Emmelia of Caesarea (Cappadocia, Central Anatolia, Turkey) (died May 30, 375) was born in the fourth century, a period in time when Christianity was becoming more widespread, posing a challenge to the Roman government and its Pagan rule. She was the wife of Basil the Elder and bore nine or ten children, including Basil of Caesarea (born circa 330), Macrina the Younger, Peter of Sebaste, Gregory of Nyssa, and Naucratius.
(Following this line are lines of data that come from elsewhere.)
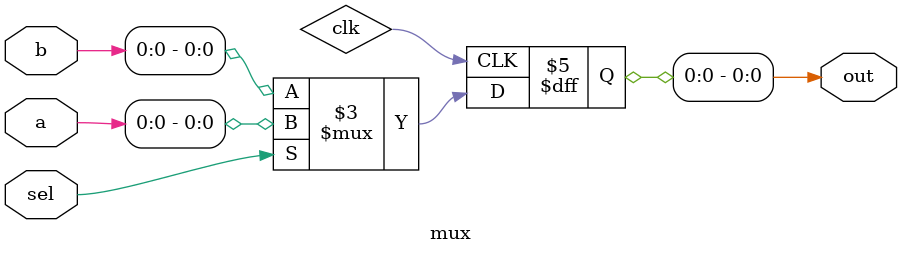
<source format=v>
module mux( 
input [4:0] a, b,
input sel,
output [4:0] out );
// When sel=0, assign a to out. 
// When sel=1, assign b to out.
always @(posedge clk)
  if (sel)
    out[0] = a[0];
  else
    out[0] = b[0];
endmodule

</source>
Emmelia—also known as Emilia or Emily—is venerated as a saint in both the Eastern Orthodox Church and the Roman Catholic Church and is said to have died on May 30, 375. However, she is not the only woman in her family to be venerated as a saint. Both her mother-in-law, Macrina the Elder, as well as her daughters, Macrina the Younger and Theosebia are recognized as saints in the Catholic Church (except for Theosebia) and Eastern Orthodox Church.
Emmelia spent much of her later years living with her eldest daughter, Macrina the Younger. Macrina the Younger had a profound impact on her mother. With her husband no longer around, Emmelia and her daughter lived a life dedicated to Christianity, surrounded by servants whom they treated as equals, at Macrina the Younger's insistence. Their ascetic way of life attracted a following of women which created a convent-like atmosphere, where one was considered rich if she lived a pure and devout Christian life and disregarded the materialistic lure of earthly pleasures and possessions.